А ведь я домой вернулся — и, Господи, как же все изменилось за пять лет, пока я на фронте смерть ковшами хлебал, да все-таки ею не подавился! Ничего похожего, настолько все иное, будто к чужой земле причалил. И друзей ни одного не встретил, никого из сверстников моих, с кем вместе на фронт уходили. Да, будто выкосили всю нашу поросль, и уже на ее месте другая взошла, а нашей жизни как и не существовало. Но пейзаж вокруг оставался прежним, памятным, все эти бараки и развалюхи… Вот, говорю, и не покидало ощущение сна, будто проснешься сейчас по фабричному гудку — и сороковой год на дворе, и на завод слесарить побежишь, а все эти заморочки про войну, вурдалака и конокрадов вспоминать будешь с усмешкой…

Довольно скоро я понял, что мы все больше забираем к дальнему железнодорожному переезду за складами. И направил туда лошадь напрямик, надеясь успеть и перехватить воющее существо.

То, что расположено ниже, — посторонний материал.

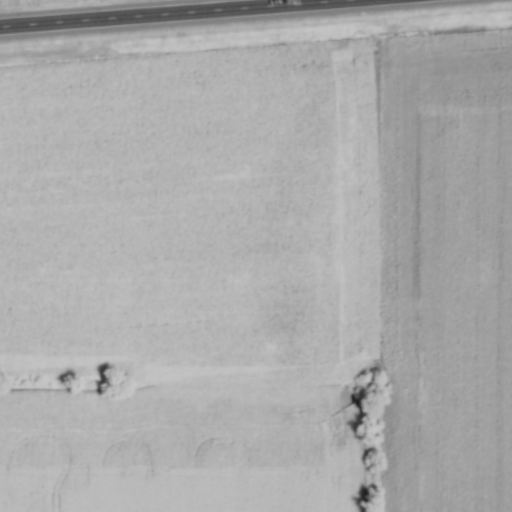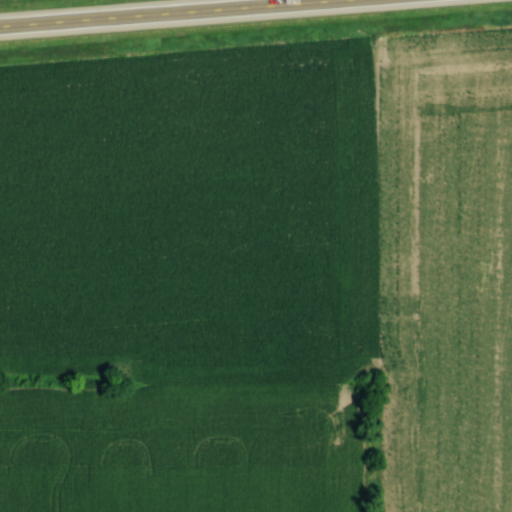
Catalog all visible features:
road: (180, 14)
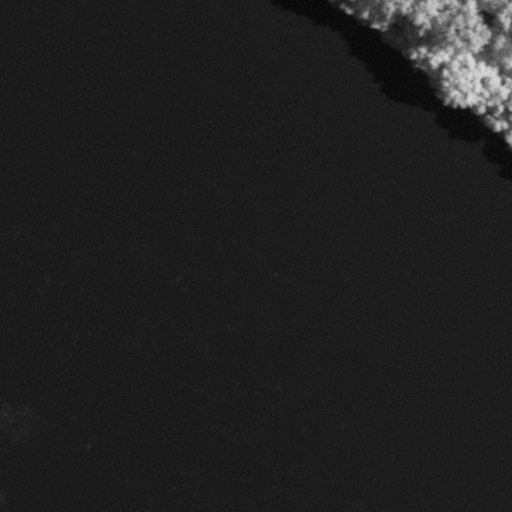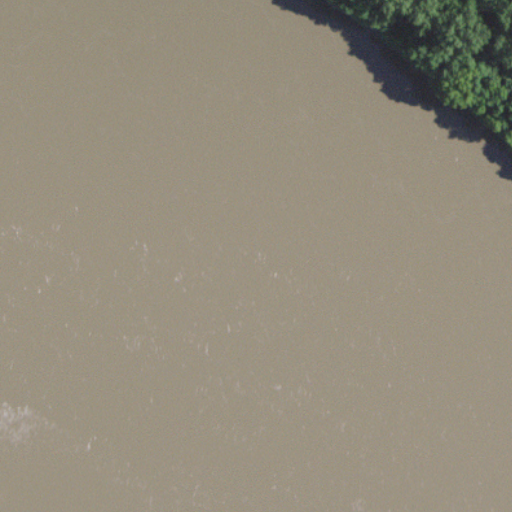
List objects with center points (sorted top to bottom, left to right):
river: (171, 435)
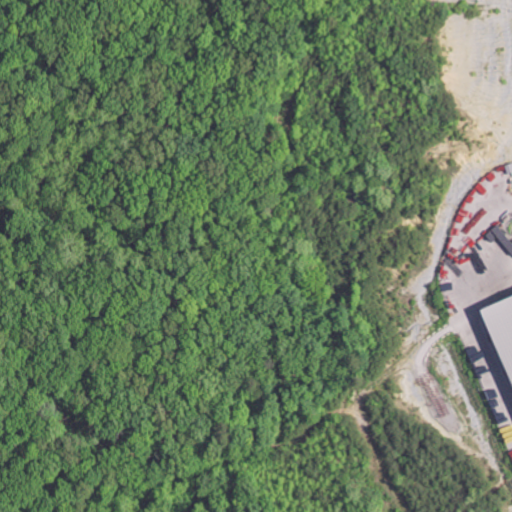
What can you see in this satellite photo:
building: (504, 322)
road: (283, 413)
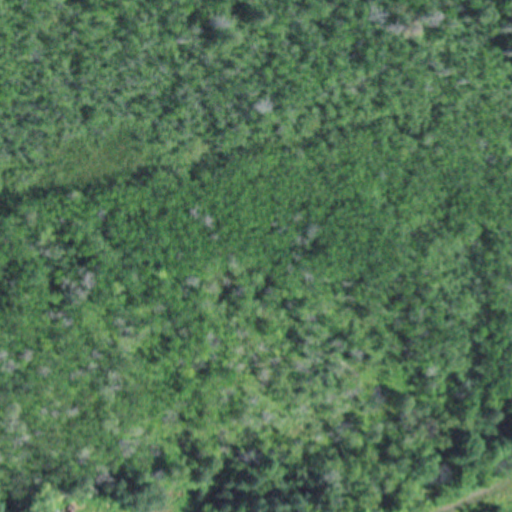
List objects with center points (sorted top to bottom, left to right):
railway: (478, 495)
railway: (490, 501)
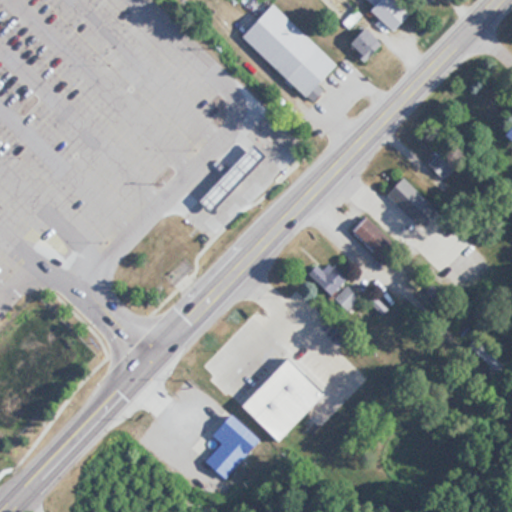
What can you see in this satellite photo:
building: (392, 11)
building: (368, 41)
road: (492, 42)
building: (293, 51)
road: (150, 66)
road: (107, 81)
road: (80, 114)
building: (510, 133)
road: (208, 142)
road: (67, 158)
building: (443, 164)
gas station: (239, 177)
building: (239, 177)
road: (52, 204)
road: (383, 217)
road: (19, 234)
building: (378, 240)
road: (359, 253)
road: (247, 254)
road: (5, 277)
road: (75, 283)
road: (171, 395)
building: (286, 399)
building: (234, 446)
road: (38, 495)
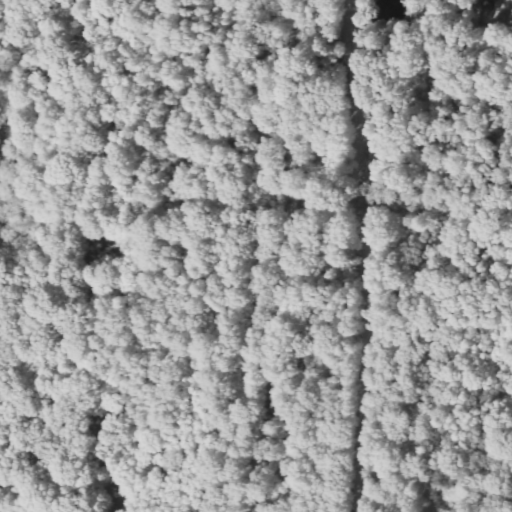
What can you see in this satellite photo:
road: (398, 208)
road: (280, 256)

— Ну, давай, давай, давай… — понукал я. Лошадь, как ни странно, неплохо была ухожена и шла легко и ровно.

Вот и переезд. Я вытащил «Вальтер», заранее готовясь к любым неожиданностям. Переездом мало пользовались, и на нем поблескивал чистый незатоптанный снег. По правую руку темнели склады, а дальше — черный провал, спуск к прудам.

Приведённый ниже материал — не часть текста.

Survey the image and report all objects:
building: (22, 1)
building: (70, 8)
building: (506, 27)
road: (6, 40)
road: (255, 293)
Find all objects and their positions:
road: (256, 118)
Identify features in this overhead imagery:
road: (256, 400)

За переездом, где дорога белела, почудилась мне какая-то тень. Я попридержал лошадь и направил ее через переезд шагом. Вой вдруг умолк. Но тень оставалась на месте, и была она, похоже, довольно велика.

Теперь бы только определить, кто отбрасывает эту тень, и не стрелять ни в коем случае. Хорош я буду, если продырявлю шкуру бездомной дворняжке или изрешечу какой-нибудь неодушевленный предмет. Тогда можно будет и крест ставить на моей милицейской карьере — в такое посмешище превращусь, что долго не забудется.

Мне показалось, что тень слегка дрогнула. Может, это был обман зрения. А может, и нет — лошадь начала нервничать. Я похлопал ее по шее, и мы медленно-медленно стали сближаться с тенью. Лошадь дернулась и заржала коротко и тихо. Этого было достаточно, чтобы тень метнулась в сторону.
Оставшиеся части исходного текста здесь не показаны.